14.L’État membre concerné peut, à tout moment, soumettre à la Commission des éléments en vue de démontrer qu’il a remédié à la défaillance généralisée de l’état de droit ou que celle-ci n’existe plus.

15.La Commission évalue la situation dans l’État membre concerné. Lorsque la défaillance généralisée de l’état de droit qui a fondé l’adoption des mesures appropriées, a complètement ou partiellement disparu, la Commission soumet au Conseil une proposition de décision portant levée totale ou partielle de ces mesures. La procédure prévue par l’article 5, paragraphes 2, 4, 5, 6 et 7 est applicable.

16.Lorsque les mesures concernant la suspension de l’approbation d’un ou de plusieurs programmes ou de leur modification visée à l’article 4, paragraphe 2, point b) i), ou concernant la suspension des engagements visée à l’article 4, paragraphe 2, point b) ii), sont levées, les montants correspondant aux engagements suspendus sont inscrits au budget, sous réserve de l’article 7 du règlement (UE, Euratom) n° XXXX du Conseil (règlement CFP). Les engagements suspendus de l’exercice n ne peuvent pas être inscrits au budget au-delà de l’exercice n + 2.

Article 7
Information du Parlement européen

La Commission informe immédiatement le Parlement européen de toute mesure proposée ou adoptée en application des articles 4 et 5.

Article 8
Entrée en vigueur

Le présent règlement entre en vigueur le vingtième jour suivant celui de sa publication au Journal officiel de l’Union européenne. Il est applicable à partir du 1er janvier 2021.
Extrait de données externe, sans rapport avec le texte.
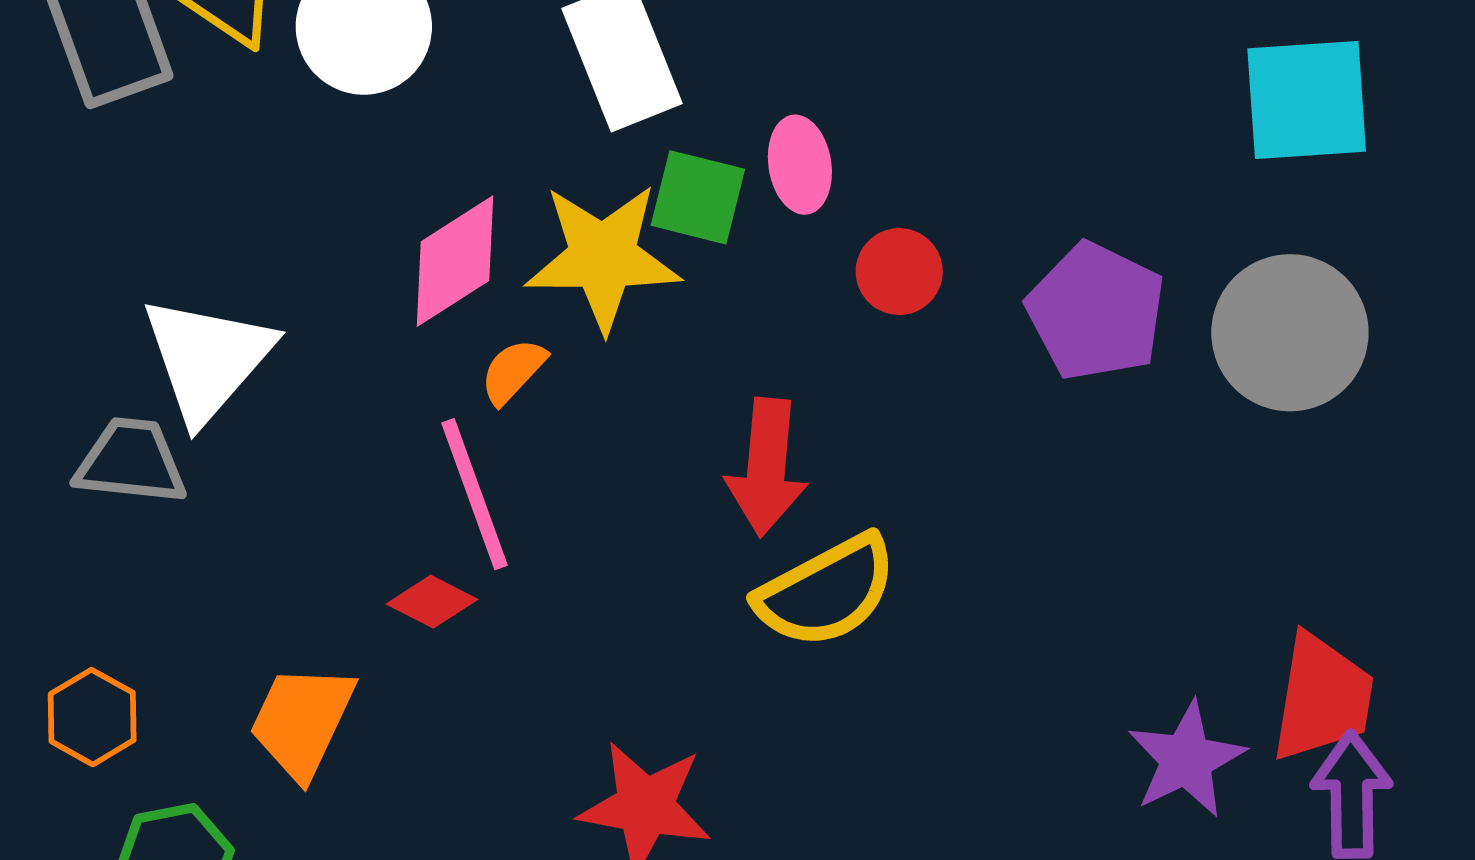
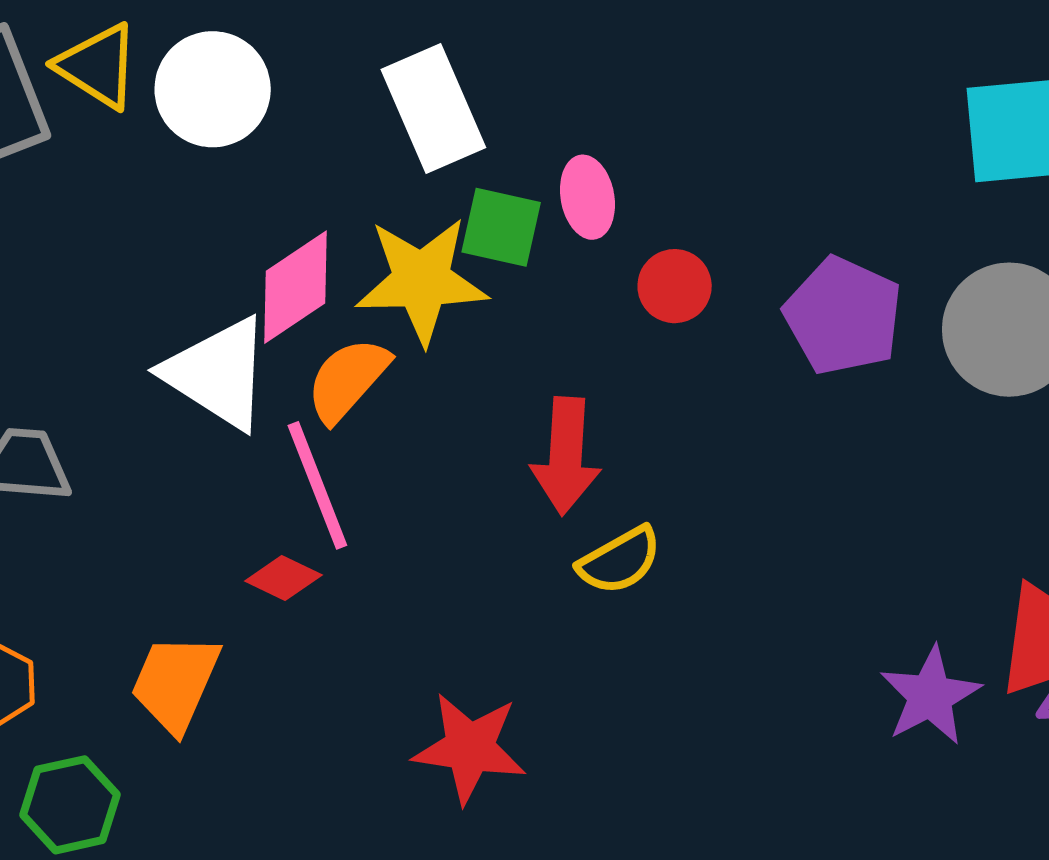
white triangle: (207, 359) -> (218, 373), moved, turned -37
orange semicircle: (513, 371) -> (348, 380), size x1.5
yellow semicircle: (826, 591) -> (620, 561), size x0.7

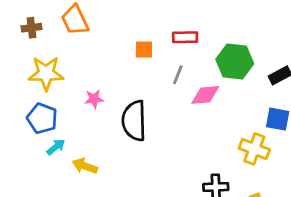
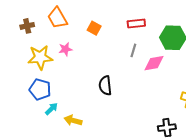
orange square: (144, 49) -> (94, 28), moved, turned 32
pink star: (94, 99) -> (65, 49), moved
black semicircle: (134, 121) -> (105, 86), size x0.7

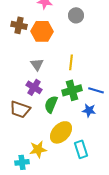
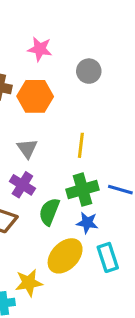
blue star: (89, 110) -> (87, 223), moved
cyan rectangle: (81, 149) -> (108, 257), moved

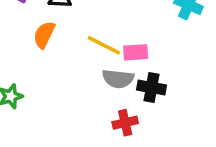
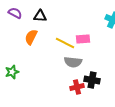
pink rectangle: (136, 52) -> (83, 39), moved
black cross: (151, 87) -> (92, 80), moved

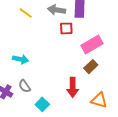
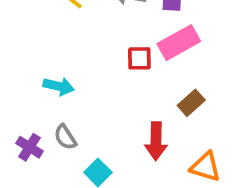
red square: (66, 28) -> (139, 58), moved
pink rectangle: (92, 45) -> (179, 43), moved

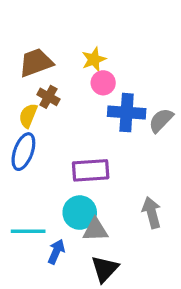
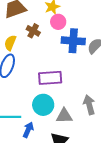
brown cross: (48, 97) -> (33, 31), moved
gray triangle: (95, 230) -> (64, 116), moved

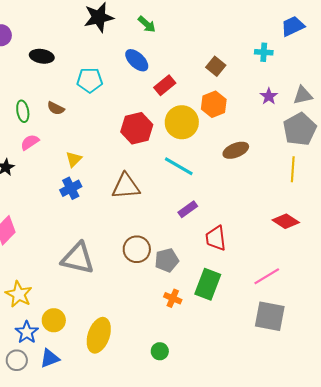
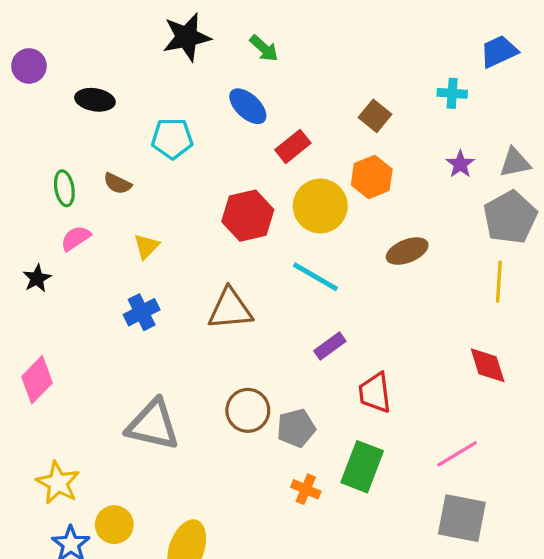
yellow triangle: (74, 159) -> (146, 246), moved
red diamond: (286, 221) -> (488, 365), turned 40

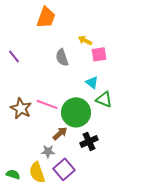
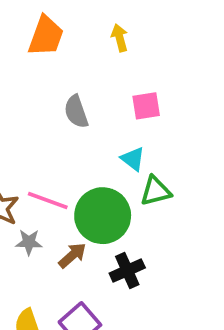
yellow arrow: (85, 40) -> (120, 38), moved, turned 48
green triangle: (104, 99) -> (156, 191), turned -36
gray star: (48, 151) -> (29, 242), moved

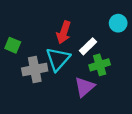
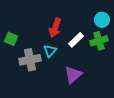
cyan triangle: (58, 59) -> (50, 51), size x0.6
green cross: (100, 65) -> (99, 41), moved

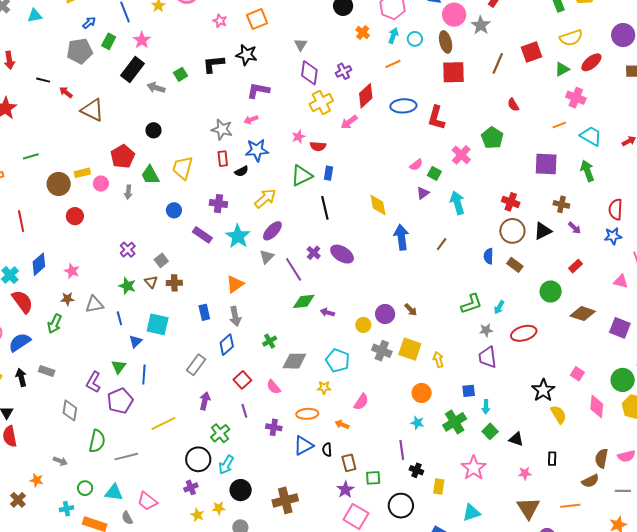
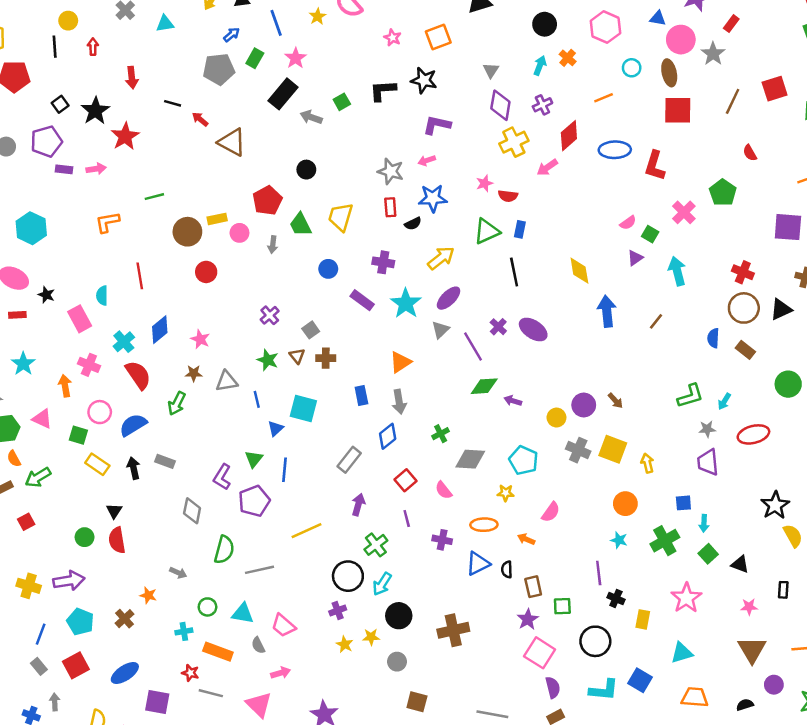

Le présent règlement est obligatoire dans tous ses éléments et directement applicable dans tout État membre.

Fait à Bruxelles, le

Par le Parlement européen    Par le Conseil

Le Président    Le Président

(1)    COM(2018) 98 final.
(2)    COM(2014) 158 final.
(3)    Règlement (UE, Euratom) nº 966/2012 du Parlement européen et du Conseil du 25 octobre 2012 relatif aux règles financières applicables au budget général de l’Union et abrogeant le règlement (CE, Euratom) nº 1605/2002 du Conseil, JO L 298 du 26.10.2012, p. 1.
(4)    COM(2014) 158 final.
(5)    COM(2018) 98 final.
(6)    […]
(7)    Arrêt de la Cour du 29 avril 2004, CAS Succhi di Frutta, C-496/99, PECLI:EU:C:2004:236, point 63.
(8)    Arrêt de la Cour de justice du 12 novembre 1981, Amministrazione delle finanze dello Stato/Srl Meridionale Industria Salumi et autres; Ditta Italo Orlandi & Figlio et Ditta Vincenzo Divella/Amministrazione delle finanze dello Stato. Affaires jointes 212 à 217/80, ECLI:EU:C:1981:270, point 10.
(9)    Arrêt de la Cour de justice du 21 septembre 1989, Hoechst, affaires jointes 46/87 et 227/88, ECLI:EU:C:1989:337, point 19.
(10)    Arrêt de la Cour du 10 novembre 2016, Kovalkovas, C-477/16, ECLI:EU:C:2016:861, point 36; arrêt de la Cour du 10 novembre 2016, PPU Poltorak, C-452/16, ECLI:EU:C:2016:858, point 35; et arrêt de la Cour du 22 décembre 2010, DEB, C-279/09, ECLI:EU:C:2010:811, point 58.
(11)    Arrêt de la Cour du 27 février 2018, Associação Associação Sindical dos Juízes Portugueses/Tribunal de Contas, C-64/16, ECLI:EU:C:2018:117, points 31, 40 et 41.
(12)    Communication de la Commission «Un nouveau cadre de l’Union pour renforcer l’état de droit», COM(2014) 158 final, annexe I.
(13)    Affaire C-64/16, points 32 à 36.
(14)    Affaire C-64/16, points 40 et 41.